Task A
Answer these questions from the passage on the Lichfield House Compact, one answer per line:
(i) In whose residence was the Compact signed?
(ii) In what month and year was Prime Minister Melbourne dismissed?
(iii) In what month did Melbourne replace Peel as Prime Minister?

*** Text ***

Map of elected candidates in the 1835 United Kingdom general election in Ireland. Yellow seats were won by Lichfield House Compact candidates.

The Lichfield House Compact was an 1835 agreement between the former Whig government, the Irish Repeal Party (led by Daniel O'Connell) and the Radicals to act as one body against the Conservative Party. It allowed O'Connell to push for further reforms for Ireland. It was signed in February 1835 in Lichfield House, St James's, residence of Thomas Anson, 1st Earl of Lichfield.

The Compact has been argued by historians such as Robert Stewart to have been the moment of formation of the Liberal Party. However, the Compact was formed in opposition to the Peelite faction, and some argue that it was the Peelites whose contribution to Liberal ideology played a dominant role in later years.

The Whigs had been in opposition after the dismissal of Prime Minister Melbourne in November 1834. The new Government, formed by Robert Peel, had decided for a dissolution followed by a general election in January 1835. The election saw a decline of the Whigs numbers, with an advance of both Tories and Radicals.

While Grey was very strongly against any cooperation with O'Connell and Melbourne was reluctant, Lord Russell was more inclined towards collaboration.

A number of supporters of Daniel O'Connell saw this agreement as a betrayal of their hopes for a repeal of the Act of Union.

Many voters saw the alliance as dangerous. However, the Whigs and their Radical and Repeal allies won a majority in the January 1835 general election, and in April their leader Lord Melbourne replaced Peel as Prime Minister.

*** End of Text ***
*** Data shown ***

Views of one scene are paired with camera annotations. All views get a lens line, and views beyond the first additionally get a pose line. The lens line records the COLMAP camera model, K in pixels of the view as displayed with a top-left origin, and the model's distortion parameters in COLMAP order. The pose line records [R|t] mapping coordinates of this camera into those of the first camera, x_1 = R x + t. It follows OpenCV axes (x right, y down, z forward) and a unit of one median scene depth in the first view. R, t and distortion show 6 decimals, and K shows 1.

*** End of Data shown ***
*** Data shown ***

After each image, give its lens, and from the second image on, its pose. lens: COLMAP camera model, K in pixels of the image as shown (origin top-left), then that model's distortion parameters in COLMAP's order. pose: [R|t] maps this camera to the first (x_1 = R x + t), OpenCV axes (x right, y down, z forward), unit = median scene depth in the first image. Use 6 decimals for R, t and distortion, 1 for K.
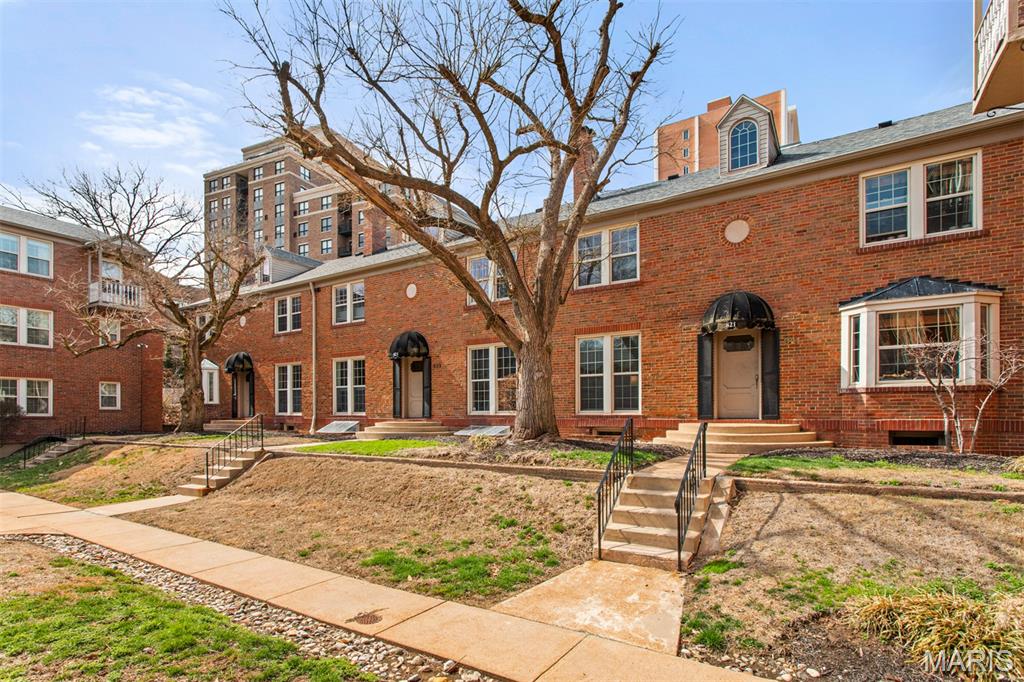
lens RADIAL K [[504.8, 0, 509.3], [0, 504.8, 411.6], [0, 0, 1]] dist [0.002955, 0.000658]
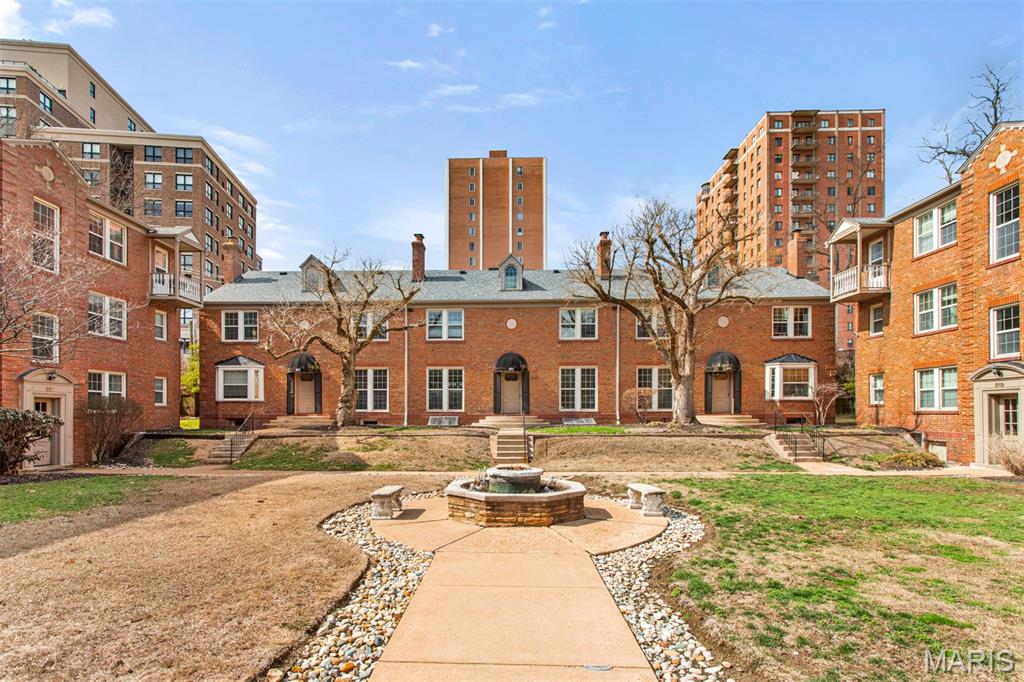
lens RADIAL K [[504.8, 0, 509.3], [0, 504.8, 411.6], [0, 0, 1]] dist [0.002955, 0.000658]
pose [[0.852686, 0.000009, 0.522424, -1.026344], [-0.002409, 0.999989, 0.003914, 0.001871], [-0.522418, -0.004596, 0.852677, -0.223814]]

*** End of Data shown ***
*** Data shown ***

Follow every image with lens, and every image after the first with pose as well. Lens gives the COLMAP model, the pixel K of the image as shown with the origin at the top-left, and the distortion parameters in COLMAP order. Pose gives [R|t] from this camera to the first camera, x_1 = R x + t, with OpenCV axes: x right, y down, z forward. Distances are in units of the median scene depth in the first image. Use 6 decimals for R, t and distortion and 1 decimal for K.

*** End of Data shown ***

Task B
Print the rows from the line with "After each image, give" up to and including the line with "-0.004596, 0.852677, -0.223814]]", leaving the pictures out.

Written solution A
(i) Thomas Anson, 1st Earl of Lichfield
(ii) November 1834
(iii) April

Written solution B
After each image, give its lens, and from the second image on, its pose. lens: COLMAP camera model, K in pixels of the image as shown (origin top-left), then that model's distortion parameters in COLMAP's order. pose: [R|t] maps this camera to the first (x_1 = R x + t), OpenCV axes (x right, y down, z forward), unit = median scene depth in the first image. Use 6 decimals for R, t and distortion, 1 for K.
lens RADIAL K [[504.8, 0, 509.3], [0, 504.8, 411.6], [0, 0, 1]] dist [0.002955, 0.000658]
lens RADIAL K [[504.8, 0, 509.3], [0, 504.8, 411.6], [0, 0, 1]] dist [0.002955, 0.000658]
pose [[0.852686, 0.000009, 0.522424, -1.026344], [-0.002409, 0.999989, 0.003914, 0.001871], [-0.522418, -0.004596, 0.852677, -0.223814]]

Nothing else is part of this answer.